Public opinion in Serbia on social inclusion of children with disability
Belgrade, 3 December 2009 – The majority of citizens in Serbia have a relatively positive attitude towards children with disability and feeling of their acceptance in schools and in socializing with other children, but deeper emotional bonding and relationships with these children are still a distant reality, show the public opinion poll findings on social inclusion carried out by UNICEF Serbia Office.
The research was focused on assessing perceptions, beliefs, concerns and values of the citizens of Serbia related to social inclusion of children with disability in Serbia. Data collection was conducted on the sample of over 1,000 respondents using ad hoc face-to-face surveying, with respondents interviewed in their homes.
The research findings will be used in planning and implementing policies and measures aimed at achieving social inclusion of these children.
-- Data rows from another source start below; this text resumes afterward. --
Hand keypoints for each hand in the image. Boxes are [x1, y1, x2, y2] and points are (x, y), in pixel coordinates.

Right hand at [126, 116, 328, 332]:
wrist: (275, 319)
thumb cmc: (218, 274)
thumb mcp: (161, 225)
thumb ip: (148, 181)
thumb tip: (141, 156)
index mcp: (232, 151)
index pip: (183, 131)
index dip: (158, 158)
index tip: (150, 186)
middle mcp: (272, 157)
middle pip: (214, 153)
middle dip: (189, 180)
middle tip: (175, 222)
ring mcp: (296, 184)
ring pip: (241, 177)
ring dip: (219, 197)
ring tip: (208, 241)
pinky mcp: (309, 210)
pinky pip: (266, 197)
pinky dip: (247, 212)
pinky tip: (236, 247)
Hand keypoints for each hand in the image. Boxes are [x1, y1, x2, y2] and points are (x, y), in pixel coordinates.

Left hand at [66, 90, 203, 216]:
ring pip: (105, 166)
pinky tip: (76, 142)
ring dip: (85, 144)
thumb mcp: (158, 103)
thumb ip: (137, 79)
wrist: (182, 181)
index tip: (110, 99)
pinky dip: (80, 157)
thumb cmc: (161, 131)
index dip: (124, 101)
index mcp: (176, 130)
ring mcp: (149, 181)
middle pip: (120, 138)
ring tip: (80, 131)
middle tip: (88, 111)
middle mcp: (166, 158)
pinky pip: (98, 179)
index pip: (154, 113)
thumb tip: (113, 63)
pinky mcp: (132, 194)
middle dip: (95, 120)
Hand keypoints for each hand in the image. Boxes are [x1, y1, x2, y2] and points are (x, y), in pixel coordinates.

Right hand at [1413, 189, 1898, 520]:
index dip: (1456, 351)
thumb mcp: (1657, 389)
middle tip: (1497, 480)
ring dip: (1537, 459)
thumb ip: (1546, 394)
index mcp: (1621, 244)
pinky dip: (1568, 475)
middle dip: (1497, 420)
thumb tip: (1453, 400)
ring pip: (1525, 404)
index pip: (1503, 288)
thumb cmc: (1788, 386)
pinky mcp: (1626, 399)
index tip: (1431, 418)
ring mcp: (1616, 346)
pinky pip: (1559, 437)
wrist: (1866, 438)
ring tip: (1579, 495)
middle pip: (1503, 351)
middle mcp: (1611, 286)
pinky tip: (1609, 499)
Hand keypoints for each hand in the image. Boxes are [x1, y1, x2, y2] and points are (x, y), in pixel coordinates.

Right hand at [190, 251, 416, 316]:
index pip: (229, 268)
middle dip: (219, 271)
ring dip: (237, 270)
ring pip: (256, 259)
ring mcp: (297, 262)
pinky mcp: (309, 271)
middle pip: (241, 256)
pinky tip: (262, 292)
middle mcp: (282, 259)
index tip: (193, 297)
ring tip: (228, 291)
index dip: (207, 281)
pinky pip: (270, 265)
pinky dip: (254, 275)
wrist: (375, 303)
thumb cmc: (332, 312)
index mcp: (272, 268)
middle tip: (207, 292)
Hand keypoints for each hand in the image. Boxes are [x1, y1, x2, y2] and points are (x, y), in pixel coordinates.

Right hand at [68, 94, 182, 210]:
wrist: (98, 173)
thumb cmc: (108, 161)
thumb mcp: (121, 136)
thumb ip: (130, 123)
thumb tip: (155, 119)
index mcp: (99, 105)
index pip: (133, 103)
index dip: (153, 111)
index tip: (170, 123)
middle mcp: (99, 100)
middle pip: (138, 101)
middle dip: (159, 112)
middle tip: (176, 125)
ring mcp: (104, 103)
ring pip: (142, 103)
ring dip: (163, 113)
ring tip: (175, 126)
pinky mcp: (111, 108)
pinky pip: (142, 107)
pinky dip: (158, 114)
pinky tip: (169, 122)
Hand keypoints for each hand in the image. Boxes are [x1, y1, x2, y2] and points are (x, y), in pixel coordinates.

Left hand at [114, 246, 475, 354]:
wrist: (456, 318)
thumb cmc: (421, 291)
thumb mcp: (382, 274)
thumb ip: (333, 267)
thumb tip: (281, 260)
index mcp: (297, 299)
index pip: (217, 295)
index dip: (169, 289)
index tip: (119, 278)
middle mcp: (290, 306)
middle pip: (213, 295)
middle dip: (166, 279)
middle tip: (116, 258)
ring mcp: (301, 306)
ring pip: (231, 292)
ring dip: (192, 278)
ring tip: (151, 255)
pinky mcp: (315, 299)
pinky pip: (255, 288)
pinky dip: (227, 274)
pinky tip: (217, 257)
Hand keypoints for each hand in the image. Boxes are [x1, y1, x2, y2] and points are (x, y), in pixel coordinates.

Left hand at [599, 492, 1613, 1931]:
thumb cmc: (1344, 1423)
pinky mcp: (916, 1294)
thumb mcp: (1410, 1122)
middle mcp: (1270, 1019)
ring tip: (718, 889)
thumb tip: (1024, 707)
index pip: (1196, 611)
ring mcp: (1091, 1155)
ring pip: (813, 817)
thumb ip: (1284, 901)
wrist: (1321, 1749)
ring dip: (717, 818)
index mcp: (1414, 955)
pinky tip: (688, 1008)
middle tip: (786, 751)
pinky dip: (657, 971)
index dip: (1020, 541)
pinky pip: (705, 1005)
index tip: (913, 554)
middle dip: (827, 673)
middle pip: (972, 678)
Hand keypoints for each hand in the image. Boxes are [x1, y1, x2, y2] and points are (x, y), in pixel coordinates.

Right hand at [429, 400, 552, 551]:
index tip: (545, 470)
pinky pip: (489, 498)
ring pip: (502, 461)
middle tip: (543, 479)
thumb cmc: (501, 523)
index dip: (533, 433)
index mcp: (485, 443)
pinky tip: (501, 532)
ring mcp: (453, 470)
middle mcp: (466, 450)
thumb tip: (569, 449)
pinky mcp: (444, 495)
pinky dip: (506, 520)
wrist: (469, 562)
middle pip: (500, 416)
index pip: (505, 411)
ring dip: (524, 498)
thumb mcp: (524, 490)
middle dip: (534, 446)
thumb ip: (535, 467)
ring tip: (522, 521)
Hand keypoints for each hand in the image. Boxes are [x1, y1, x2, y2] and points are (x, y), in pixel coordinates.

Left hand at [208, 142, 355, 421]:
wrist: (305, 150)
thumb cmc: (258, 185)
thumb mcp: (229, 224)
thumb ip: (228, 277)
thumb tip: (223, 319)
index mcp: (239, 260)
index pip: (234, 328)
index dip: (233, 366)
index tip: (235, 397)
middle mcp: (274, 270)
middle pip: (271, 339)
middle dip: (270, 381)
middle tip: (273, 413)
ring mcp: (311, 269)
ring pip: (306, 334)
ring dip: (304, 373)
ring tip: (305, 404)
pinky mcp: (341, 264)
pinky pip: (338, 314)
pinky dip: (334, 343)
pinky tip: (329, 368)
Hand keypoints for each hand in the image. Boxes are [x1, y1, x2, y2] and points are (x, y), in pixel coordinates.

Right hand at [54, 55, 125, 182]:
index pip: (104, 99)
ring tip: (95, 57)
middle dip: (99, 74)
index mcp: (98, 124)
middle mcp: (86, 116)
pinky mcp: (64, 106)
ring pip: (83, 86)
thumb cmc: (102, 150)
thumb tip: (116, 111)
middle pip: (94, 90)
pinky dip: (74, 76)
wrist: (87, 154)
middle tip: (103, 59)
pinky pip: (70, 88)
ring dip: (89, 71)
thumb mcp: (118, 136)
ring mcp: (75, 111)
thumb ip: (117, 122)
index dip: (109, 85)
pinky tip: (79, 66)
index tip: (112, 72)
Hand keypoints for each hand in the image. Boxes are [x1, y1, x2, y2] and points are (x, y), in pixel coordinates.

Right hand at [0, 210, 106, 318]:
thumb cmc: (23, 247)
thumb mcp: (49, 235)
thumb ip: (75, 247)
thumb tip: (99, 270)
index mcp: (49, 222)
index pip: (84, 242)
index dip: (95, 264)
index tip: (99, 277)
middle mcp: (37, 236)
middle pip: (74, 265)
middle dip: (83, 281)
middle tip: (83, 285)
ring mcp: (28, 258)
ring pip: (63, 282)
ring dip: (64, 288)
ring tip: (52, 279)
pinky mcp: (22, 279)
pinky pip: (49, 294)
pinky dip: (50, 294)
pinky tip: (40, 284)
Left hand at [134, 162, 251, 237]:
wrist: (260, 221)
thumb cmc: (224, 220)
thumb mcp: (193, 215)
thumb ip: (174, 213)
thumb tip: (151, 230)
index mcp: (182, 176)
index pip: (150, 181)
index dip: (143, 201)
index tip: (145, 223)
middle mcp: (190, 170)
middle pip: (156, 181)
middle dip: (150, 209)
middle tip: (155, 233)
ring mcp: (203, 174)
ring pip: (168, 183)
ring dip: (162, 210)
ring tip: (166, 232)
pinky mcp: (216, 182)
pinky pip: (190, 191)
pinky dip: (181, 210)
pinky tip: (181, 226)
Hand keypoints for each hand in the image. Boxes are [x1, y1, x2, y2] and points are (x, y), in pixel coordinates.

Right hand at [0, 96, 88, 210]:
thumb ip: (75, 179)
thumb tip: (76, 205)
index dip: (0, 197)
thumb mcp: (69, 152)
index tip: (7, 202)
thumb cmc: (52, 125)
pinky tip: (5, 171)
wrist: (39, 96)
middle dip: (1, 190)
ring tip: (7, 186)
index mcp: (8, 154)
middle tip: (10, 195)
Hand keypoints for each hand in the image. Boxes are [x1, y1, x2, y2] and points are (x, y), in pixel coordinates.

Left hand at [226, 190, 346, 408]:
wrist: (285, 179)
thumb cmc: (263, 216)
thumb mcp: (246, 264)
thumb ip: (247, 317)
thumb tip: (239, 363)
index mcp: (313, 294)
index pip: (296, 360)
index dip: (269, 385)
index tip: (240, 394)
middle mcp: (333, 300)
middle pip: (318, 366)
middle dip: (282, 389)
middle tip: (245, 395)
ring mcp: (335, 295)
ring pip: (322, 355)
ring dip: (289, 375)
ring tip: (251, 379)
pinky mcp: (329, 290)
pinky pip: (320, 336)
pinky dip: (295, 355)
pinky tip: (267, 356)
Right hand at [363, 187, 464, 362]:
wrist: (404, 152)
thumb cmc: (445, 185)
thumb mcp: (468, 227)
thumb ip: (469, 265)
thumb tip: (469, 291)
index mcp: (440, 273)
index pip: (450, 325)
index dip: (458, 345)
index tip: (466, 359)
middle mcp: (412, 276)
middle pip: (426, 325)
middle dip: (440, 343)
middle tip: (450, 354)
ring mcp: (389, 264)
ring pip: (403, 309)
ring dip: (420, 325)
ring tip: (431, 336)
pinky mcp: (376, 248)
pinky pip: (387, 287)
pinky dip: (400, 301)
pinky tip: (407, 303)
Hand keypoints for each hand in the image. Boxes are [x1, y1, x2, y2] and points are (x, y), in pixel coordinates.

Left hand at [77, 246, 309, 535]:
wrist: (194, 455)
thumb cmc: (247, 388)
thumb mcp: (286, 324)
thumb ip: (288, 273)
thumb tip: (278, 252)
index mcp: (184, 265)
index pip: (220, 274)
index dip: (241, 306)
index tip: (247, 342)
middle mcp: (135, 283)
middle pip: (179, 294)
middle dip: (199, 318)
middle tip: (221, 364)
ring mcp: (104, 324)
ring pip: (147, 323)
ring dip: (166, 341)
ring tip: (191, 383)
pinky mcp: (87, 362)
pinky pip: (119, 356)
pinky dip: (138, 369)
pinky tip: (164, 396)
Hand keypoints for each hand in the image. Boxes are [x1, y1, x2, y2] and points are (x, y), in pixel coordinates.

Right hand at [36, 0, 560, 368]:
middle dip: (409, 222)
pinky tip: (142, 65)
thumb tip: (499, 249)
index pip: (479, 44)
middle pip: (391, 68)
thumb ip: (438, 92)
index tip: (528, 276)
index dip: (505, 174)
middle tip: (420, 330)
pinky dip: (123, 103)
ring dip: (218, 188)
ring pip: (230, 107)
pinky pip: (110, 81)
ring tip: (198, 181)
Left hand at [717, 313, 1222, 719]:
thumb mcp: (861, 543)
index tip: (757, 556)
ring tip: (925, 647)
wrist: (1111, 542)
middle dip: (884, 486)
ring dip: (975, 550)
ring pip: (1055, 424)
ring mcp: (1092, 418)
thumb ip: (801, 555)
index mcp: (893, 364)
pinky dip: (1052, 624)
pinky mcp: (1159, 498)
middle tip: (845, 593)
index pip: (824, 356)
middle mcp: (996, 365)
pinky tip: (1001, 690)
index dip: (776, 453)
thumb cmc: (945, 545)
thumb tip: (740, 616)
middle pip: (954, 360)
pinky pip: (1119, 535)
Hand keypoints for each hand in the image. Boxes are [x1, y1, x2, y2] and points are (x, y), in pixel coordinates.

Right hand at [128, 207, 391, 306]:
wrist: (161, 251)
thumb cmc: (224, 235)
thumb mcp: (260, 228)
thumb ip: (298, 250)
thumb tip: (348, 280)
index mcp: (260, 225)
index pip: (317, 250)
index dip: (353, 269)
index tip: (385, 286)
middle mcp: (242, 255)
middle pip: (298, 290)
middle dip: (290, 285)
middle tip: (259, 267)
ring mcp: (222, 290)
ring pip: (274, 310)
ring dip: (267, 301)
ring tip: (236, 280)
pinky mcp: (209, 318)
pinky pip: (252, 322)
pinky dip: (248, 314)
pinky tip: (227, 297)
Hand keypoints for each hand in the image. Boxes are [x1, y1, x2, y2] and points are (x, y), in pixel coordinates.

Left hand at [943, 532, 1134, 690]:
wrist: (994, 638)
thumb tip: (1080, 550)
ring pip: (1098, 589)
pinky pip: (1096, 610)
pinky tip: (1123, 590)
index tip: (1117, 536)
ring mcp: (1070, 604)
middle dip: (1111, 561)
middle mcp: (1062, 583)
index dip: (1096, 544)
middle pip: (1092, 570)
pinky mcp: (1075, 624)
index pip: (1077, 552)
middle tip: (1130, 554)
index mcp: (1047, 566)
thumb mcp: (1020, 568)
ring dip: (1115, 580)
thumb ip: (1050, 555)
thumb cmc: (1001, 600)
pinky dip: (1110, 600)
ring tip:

• Most citizens express a relatively positive attitude, i.e. acceptance of children with disability in their environment, in school and in socializing with their own children, although the predominant first connotations are sadness, pity, helplessness and illness. However, deeper emotional bonding and relationship towards these children still do not exist. The lowest level of social distance has been registered towards children with sensual disabilities (visual and hearing impairment) and non-communicable chronic diseases (e.g. heart diseases, diabetes, etc.). The greatest social distance is towards the children who suffer from communicable chronic diseases (e.g. HIV/AIDS), children with severe behavior disorders (antisocial behavior, hyperactivity) and more severe emotional problems (mental illness).
• Almost 90% of the citizens consider children with disability as equally valuable members of the society, and at the same time agree that these children do not have the same chances in life. The reasons for the unequal opportunities lie in the way the state and the society address this issue. Although aware of how important a positive attitude of the community is, even 80% of the general population believes that through professional assistance and special relationship of the society and institutions, it is possible to partially prepare children with disability for life in the society. Attending regular schools positively affects the development of children with disability and also contributes to better understanding and tolerance by their peers is the opinion of 60% of the respondents. At the same time as many as 40% of citizens believe that children with disability should attend specialised educational institutions adjusted to their needs and not to regular schools. According to 60% of the respondents, the education system and the way educational institutions function are not adjusted to children with disability , which should be one of the state’s and the society’s priorities.
• A vast majority of Serbian citizens (94%) share the view that families of children with disability cannot cope with the challenges they face alone and that they must be supported by the state. Although over 80% of citizens believe that other children growing up in families with a child with disability learn to be more attentive and more tolerant, opinions are somewhat divided regarding the neglect of other children in such families by their parents.
• 60% of the respondents agree with the view that it is better for a child with disability who is without parental care to be placed in a foster family than in a residential social care institution. However, 40% of them believe that the best solution for all these children is institutional care because such an environment can ensure the best conditions for their development.
This public opinion poll was conducted within the “Transforming Residential Institutions for Children and Developing Sustainable Alternatives” project implemented by UNICEF in partnership with the Ministry of Labour and Social Policy and funded by the European Union. The aim of the project is to ensure full capacity of the child care system in responding to the needs and rights of the most vulnerable children in Serbia, and thus contribute to the process of creating conditions for the inclusion of children with disability.